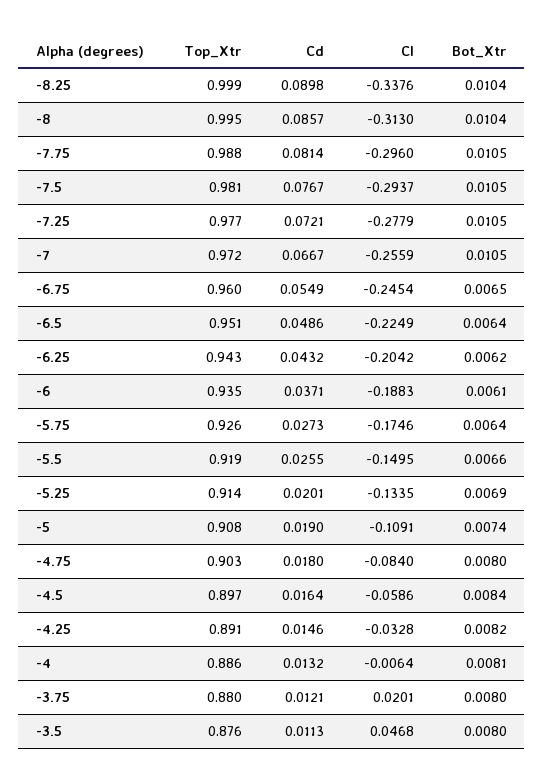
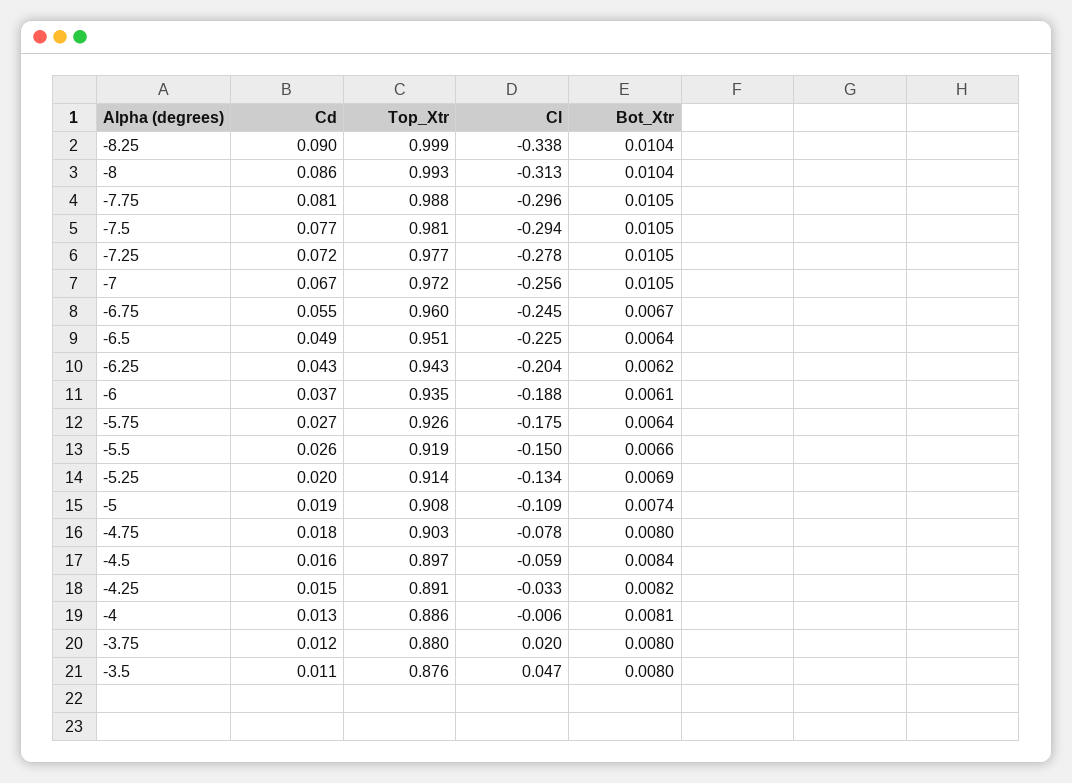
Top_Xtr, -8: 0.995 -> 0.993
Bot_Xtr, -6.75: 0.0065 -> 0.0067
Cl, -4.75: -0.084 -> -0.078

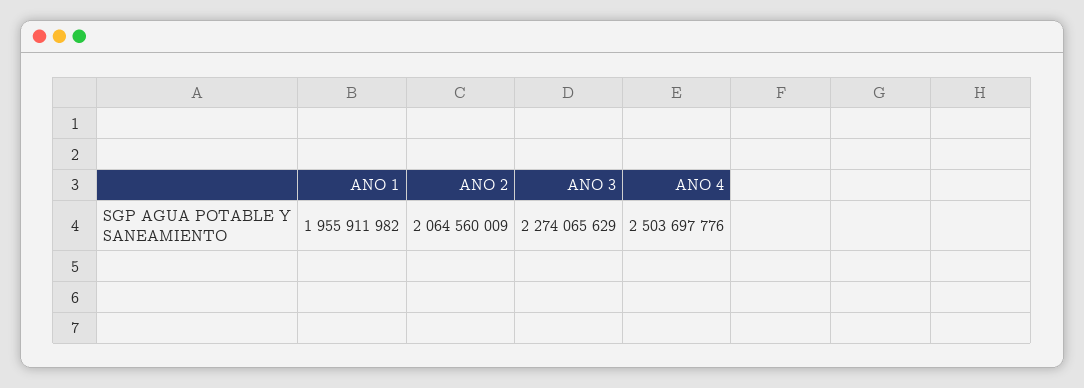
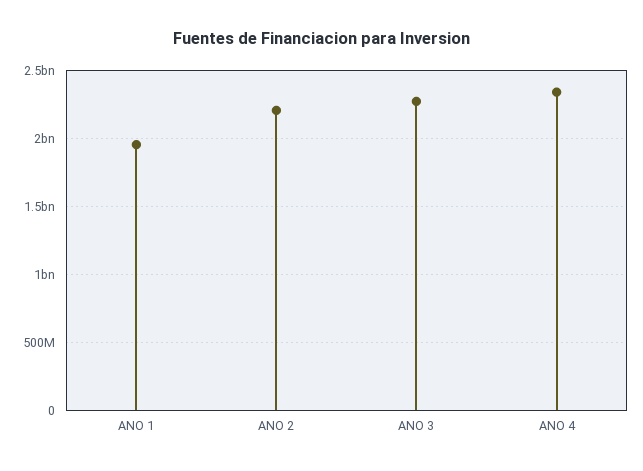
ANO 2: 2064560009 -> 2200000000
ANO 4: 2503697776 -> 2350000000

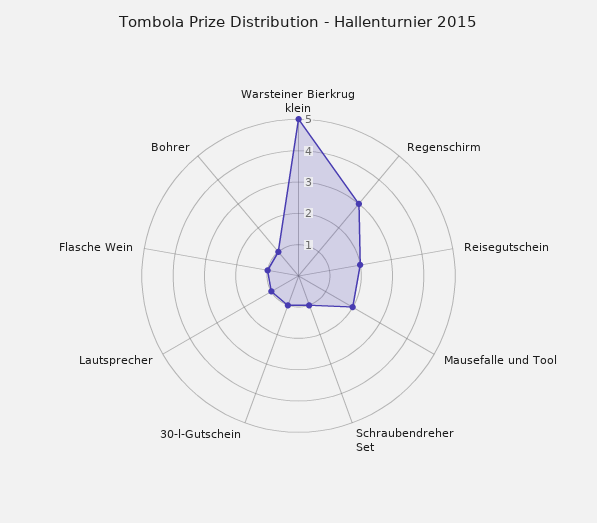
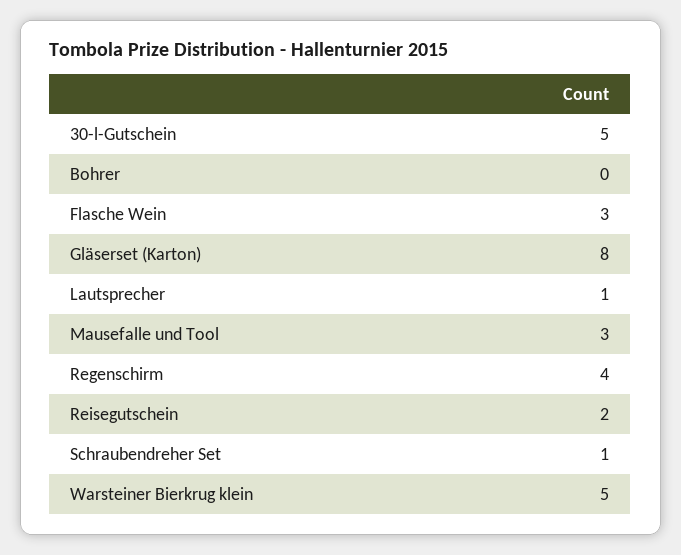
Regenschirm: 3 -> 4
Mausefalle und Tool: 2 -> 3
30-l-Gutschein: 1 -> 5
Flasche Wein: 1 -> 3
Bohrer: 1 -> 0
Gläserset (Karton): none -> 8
* * * * *
[Directive] With pictures left out, repeat exactly the lines from the line bearing "Bot_Xtr, -6.75: 0.0065 -> 0.0067" through the final line of the records above.

[Reply to the exercise]
Bot_Xtr, -6.75: 0.0065 -> 0.0067
Cl, -4.75: -0.084 -> -0.078

ANO 2: 2064560009 -> 2200000000
ANO 4: 2503697776 -> 2350000000

Regenschirm: 3 -> 4
Mausefalle und Tool: 2 -> 3
30-l-Gutschein: 1 -> 5
Flasche Wein: 1 -> 3
Bohrer: 1 -> 0
Gläserset (Karton): none -> 8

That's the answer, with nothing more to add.